Amnesiac Study Offers Insights Into How Working Memory Works

Memory tests performed with amnesiacs have enabled researchers to refute a long-held belief in an essential difference between long-and short-term memories. In the study, researchers from the University of Pennsylvania determined that the hippocampus — a seahorse shaped structure in the middle of the brain — was just as important for retrieving certain types of short-term memories as it is for long-term memories.

Their findings, published in the Journal of Neuroscience, overturn the established view of the hippocampus and offers insight on how the brain forms and recalls memories by piecing together related bits of experiences.

“For over 40 years, the chief paradigm has been that the hippocampus was important for creating long-term memory but not short-term or working memory,” said Ingrid Olson, a member of Penn’s Department of Psychology and researcher at Penn’s Center for Cognitive Neuroscience. “However, our data show that one type of working memory, working memory for the relationship between bits of information, is dependent on the hippocampus.

According to Olson, how much time has elapsed or, in other words, the age of the memory — is less important to the hippocampus than is the requirement to form connections between pieces of information to create a coherent episode of memory.

“I can remember what my keys look like, and I can remember where the coffee table is located, but the critical test of my memory is if I can remember that I left my keys on the coffee table,” Olson said.

To study the role of the hippocampus in forming short-term memories, Olson and her colleagues used visual memory tests to study the ability of nine amnesiacs to recall images presented to them on a screen. These subjects all suffered from damage to their hippocampi and related brain structures, and their lives are ruled by the fact that they can no longer form long-term memories, much like characters from the movies “Memento” or “Finding Nemo.”

The task required amnesiacs and controls to remember three objects, locations or objects in locations over delays of one or eight seconds. The results show that working memory for objects or locations alone was at normal levels, but that memory for object-location conjunctions was severely impaired at eight-second delays.

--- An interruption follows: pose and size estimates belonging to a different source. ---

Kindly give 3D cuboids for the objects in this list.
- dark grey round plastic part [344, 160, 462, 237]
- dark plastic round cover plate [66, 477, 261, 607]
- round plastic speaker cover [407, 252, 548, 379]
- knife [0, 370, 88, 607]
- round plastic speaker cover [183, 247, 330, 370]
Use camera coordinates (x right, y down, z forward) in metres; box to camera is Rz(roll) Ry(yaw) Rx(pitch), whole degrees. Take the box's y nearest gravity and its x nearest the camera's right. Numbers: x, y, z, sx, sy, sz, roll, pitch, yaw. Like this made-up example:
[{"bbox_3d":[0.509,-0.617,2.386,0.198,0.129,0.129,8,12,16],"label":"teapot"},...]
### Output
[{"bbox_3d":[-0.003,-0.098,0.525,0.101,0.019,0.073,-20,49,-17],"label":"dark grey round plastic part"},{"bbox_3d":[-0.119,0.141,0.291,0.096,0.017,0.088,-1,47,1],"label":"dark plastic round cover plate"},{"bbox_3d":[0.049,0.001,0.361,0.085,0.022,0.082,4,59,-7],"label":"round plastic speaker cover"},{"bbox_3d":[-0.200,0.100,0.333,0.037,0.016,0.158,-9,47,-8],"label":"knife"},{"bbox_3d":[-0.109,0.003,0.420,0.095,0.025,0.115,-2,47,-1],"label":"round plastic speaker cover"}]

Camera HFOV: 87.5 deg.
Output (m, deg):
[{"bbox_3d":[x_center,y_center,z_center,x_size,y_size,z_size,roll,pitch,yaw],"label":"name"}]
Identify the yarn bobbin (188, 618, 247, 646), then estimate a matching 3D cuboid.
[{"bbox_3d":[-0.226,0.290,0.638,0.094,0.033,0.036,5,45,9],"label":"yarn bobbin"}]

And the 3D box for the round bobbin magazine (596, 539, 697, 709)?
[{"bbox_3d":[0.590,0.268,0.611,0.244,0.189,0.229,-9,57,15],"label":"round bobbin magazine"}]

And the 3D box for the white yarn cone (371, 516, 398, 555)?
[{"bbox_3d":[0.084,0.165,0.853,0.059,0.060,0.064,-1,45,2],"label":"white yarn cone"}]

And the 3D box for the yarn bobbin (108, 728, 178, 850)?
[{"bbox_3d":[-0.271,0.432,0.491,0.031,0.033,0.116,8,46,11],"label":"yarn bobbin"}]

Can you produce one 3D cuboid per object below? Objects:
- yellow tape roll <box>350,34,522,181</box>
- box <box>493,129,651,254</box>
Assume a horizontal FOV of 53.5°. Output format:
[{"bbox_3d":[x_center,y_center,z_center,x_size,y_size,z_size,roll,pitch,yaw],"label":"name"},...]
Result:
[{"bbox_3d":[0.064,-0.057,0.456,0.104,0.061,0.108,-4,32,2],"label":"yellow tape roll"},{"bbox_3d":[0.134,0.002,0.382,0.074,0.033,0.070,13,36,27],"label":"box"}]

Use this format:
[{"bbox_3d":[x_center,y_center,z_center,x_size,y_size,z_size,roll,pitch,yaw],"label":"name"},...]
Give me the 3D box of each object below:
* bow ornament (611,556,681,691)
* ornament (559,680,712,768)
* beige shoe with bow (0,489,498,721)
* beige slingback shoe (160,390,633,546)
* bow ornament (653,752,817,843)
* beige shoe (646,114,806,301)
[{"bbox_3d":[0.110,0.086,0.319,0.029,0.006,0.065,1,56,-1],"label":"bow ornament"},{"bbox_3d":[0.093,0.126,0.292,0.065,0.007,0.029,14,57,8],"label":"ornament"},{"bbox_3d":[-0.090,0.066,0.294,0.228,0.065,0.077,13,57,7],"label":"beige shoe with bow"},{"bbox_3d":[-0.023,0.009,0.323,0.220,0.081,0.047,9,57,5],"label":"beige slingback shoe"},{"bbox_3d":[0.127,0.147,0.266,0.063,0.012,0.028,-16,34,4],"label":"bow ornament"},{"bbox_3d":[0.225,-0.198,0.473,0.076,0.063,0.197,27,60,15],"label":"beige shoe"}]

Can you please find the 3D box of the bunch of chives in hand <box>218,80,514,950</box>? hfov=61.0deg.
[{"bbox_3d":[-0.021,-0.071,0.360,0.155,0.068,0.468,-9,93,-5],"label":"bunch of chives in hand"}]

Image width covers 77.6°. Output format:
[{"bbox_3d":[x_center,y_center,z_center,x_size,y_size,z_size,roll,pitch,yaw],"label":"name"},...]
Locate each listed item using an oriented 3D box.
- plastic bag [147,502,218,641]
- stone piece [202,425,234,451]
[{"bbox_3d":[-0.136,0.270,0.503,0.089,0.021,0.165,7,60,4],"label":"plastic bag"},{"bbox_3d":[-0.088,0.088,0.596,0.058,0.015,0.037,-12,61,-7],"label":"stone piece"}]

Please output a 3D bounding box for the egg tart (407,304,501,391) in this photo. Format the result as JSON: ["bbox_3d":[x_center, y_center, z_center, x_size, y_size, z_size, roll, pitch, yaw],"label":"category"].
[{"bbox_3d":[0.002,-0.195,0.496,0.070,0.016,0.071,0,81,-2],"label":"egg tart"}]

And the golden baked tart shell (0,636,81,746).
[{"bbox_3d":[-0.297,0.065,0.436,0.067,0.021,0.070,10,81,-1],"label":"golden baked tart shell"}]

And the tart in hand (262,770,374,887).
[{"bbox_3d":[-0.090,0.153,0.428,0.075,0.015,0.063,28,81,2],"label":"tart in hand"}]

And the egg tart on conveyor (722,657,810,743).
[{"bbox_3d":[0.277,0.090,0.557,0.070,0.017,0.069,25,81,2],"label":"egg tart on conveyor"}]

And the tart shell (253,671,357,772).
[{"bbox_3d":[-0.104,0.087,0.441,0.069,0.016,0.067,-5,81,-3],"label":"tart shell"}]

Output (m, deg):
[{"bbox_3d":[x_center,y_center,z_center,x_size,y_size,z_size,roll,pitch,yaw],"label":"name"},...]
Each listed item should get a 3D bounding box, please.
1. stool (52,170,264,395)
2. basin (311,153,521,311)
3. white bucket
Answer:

“While ‘long-term’ memory and ‘short-term’ memory have been useful distinctions for us, they may not exist in the same way for the brain,” Olson said.

The researchers believe that a more useful distinction would be between feature memory and conjunction memory the ability to remember specific things versus how they are related. In that regard, the hippocampus serves like the brain’s switchboard, piecing individual bits of information together in context.

“The hippocampus is another part of our evolving view of the nature of memories and consciousness,” Olson said. “Our memories are not the static, permanent things we would like to think and, even in healthy people, these connections can erode or become muddled, leading to false memories or illnesses like post-traumatic stress disorder.”

Contributing authors of this study are Katie Page and Mieke Verfaellie from the Boston VA Healthcare System and Boston University School of Medicine; Katherine Sledge Moore of the University of Michigan; and Anjan Chatterjee of Penn’s School of Medicine.

Funding for their research was provided through grants from the National Institute of Mental Health and the Medical Research Service of the Department of Veterans Affairs.